How many calories are in buckwheat porridge?

By making the right diet, it is important to consider the energy value of each product that you include in your diet. From this article you will learn how many calories in buckwheat porridge, and also what benefit it can bring to our body.

Composition of buckwheat porridge

Buckwheat retains a large number of vitamins B1, B2 and PP, and is also an excellent source of minerals such as iron, calcium, cobalt, boron, magnesium, phosphorus , iodine, potassium, zinc, copper and nickel.

Thus, simply incorporating porridge into your diet, you enrich the body with a number of essential elements necessary to maintain health and youth.

Nutritional value of buckwheat porridge

If you are interested in how many calories in buckwheat porridge, it is worth considering that the information given on the product packaging should be attributed to the croup. To find out the caloric content of the prepared dish, the figures need to be divided by 3 - after all, it is exactly how many times buckwheat grows during cooking.

Thus, for 100 g of finished porridge there are 132 kcal, of which 4.5 g of protein, 2.3 g of fat and 25 g of carbohydrates.

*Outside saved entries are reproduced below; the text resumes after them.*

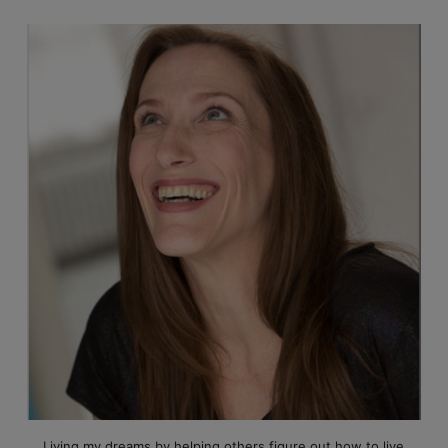
Living my dreams by helping others figure out how to live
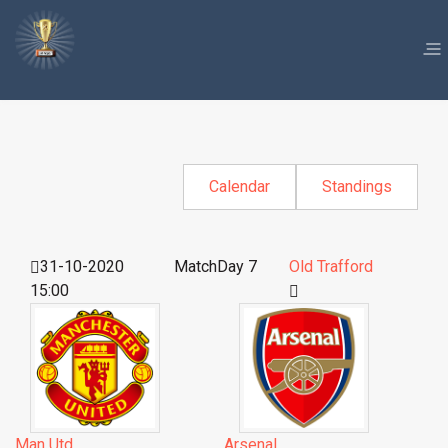
Calendar
Standings
31-10-2020
MatchDay 7
Old Trafford
15:00
Man Utd
Arsenal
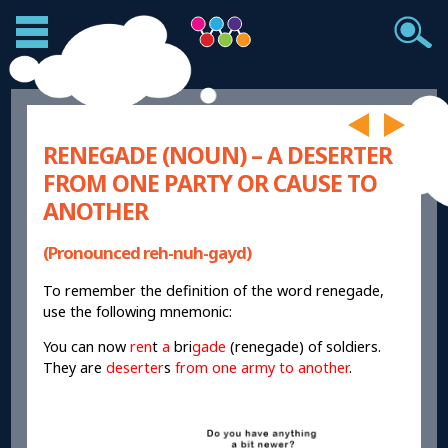
RENEGADE (NOUN) – A DESERTER
FROM ONE PARTY OR CAUSE TO
ANOTHER
(Pronounced reh-nuh-gayd)
To remember the definition of the word renegade,
use the following mnemonic:
You can now
ren
t
a
bri
gade
(renegade) of soldiers.
They are
deserter
s
from one army to another
.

Caloric content of buckwheat porridge with oil will be increased by 30-70 kcal, depending on the amount and fat content of the oil.

To know the calorie content of buckwheat porridge with milk, you need to take into account the fat content and caloric content of milk, as well as its quantity. Adding a glass of milk to the porridge, you increase the total calorie content of the dish by about 250 units.

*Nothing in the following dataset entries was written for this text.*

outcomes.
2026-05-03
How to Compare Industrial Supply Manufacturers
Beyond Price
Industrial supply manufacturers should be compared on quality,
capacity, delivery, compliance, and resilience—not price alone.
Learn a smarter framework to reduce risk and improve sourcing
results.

Buckwheat porridge for weight loss

Buckwheat can easily form the basis of a healthy diet that will lose weight without much effort and hunger. Let's consider some variants of a diet which will approach for such purposes:

Option 1

  1. Breakfast: porridge buckwheat with milk, tea without sugar.
  2. Lunch: a serving of soup with vegetables and beef.
  3. Afternoon snack: a glass of yogurt.
  4. Dinner: courgettes stewed with chicken breast and onions.

Option 2

  1. Breakfast: a couple of boiled eggs, a salad of cabbage, tea.
  2. Lunch: buckwheat soup with chicken.
  3. Snack: half a grapefruit.
  4. Dinner: broccoli with fish.

Option 3

  1. Breakfast: cottage cheese with fruit and yogurt.
  2. Lunch: buckwheat, stewed with mushrooms and vegetables.
  3. Afternoon snack: an apple.
  4. Supper: cabbage stewed with squid.

Option 4

  1. Breakfast: oatmeal with apple.
  2. Lunch: a serving of soup and a light vegetable salad.
  3. Afternoon snack: tea and a slice of cheese.
  4. Dinner: buckwheat with chicken breast and mushrooms in pots.

Choosing this menu as a daily, you quickly learn the principles of healthy eating , and excess fat will go at a rate of 1 kg per week.